A sua atitude asceta dava a impressão de querer castigar-se, sabe-se lá porquê. Em muitas noites, de vários invernos, chegando eu tarde do trabalho, vi-o contorcer-se em cima do cartão, talvez com fome ou frio, talvez com dores de alguma mazela. Começámos a acreditar que um dia acordaríamos com a notícia de que fora encontrado morto na sua cama de cartão.
Certo dia de folga, resolvi seguir-lhe o deambular diurno.

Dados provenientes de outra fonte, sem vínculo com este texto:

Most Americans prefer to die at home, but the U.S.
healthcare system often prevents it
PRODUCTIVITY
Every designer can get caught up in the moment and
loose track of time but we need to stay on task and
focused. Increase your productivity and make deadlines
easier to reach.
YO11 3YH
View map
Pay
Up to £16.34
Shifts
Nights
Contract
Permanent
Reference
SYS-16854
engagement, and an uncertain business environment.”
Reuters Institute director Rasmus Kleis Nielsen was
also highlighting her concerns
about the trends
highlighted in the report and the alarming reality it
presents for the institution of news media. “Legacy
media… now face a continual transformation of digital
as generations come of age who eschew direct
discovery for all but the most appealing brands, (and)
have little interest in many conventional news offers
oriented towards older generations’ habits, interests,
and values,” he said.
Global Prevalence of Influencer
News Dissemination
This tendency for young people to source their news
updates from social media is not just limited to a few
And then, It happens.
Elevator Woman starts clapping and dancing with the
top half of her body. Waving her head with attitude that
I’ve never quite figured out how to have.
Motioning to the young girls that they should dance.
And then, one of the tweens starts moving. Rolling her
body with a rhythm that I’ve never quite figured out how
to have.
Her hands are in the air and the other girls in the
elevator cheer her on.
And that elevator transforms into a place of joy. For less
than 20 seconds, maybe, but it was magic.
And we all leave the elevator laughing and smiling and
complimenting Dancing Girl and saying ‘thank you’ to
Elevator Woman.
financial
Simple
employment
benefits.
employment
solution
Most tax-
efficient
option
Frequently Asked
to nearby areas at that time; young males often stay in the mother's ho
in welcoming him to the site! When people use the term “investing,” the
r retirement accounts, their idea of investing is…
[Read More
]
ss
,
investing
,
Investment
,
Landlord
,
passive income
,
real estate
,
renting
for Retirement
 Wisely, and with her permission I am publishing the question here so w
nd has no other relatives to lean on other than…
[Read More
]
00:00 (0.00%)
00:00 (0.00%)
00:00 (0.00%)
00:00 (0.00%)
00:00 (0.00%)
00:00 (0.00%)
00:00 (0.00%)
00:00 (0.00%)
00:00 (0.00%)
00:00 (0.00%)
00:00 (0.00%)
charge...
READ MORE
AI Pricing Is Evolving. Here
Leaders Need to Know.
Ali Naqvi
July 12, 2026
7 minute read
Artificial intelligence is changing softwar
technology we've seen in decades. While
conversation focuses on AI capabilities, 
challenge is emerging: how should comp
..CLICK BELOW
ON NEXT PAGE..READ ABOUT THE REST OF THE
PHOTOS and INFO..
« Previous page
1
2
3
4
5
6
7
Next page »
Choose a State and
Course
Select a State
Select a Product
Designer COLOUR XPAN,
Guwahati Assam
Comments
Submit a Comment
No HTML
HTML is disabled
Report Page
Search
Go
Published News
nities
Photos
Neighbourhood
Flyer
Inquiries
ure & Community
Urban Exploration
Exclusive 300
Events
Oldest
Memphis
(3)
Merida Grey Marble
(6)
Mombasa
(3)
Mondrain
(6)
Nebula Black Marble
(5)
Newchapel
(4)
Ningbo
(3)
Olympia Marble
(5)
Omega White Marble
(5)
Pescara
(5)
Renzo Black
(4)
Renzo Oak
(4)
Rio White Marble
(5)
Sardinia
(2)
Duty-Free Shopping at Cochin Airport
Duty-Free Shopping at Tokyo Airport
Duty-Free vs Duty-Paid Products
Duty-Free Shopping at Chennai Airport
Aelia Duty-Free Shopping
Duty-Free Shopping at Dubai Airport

Com a sua carga de sacos às costas, foi contornando os limites da cidade, parando, mastigando algo indefinível. Perto do meio-dia, numa rua interior do Olival, aproximou-se da porta de uma tasca e esperou. Pouco depois, um homem saiu e entregou-lhe um pequeno embrulho, que ele guardou no bolso do sobretudo. Sem dizer nada, como sempre, acenou com a cabeça e afastou-se.
Junto a uma antiga fonte, com vista sobre o vale, instalou-se num banco de pedra e começou a comer o que devia ser uma sandes qualquer que o taberneiro lhe dera.
Duas horas depois, feita a sesta e reposta a carga, subiu o Bairro dos Pombais. Sentou-se num ponto estratégico, um pouco encoberto por umas árvores, e ficou-se a espreitar, longamente, algo lá em baixo, junto ao riacho. Eu não via mais do que uma fila de casinhotos toscos, com arremedos de quintal, que alguns tinham tomado à ribeira, para fazer horta.
Ao voltar os binóculos, para apurar a direção em que olhava, fui surpreendido pelas lágrimas que lhe rolavam macias pelo rosto barbado. Quase saltei de curiosidade. Concentrando a atenção, julguei descobrir a causa de tanta emoção:
(...)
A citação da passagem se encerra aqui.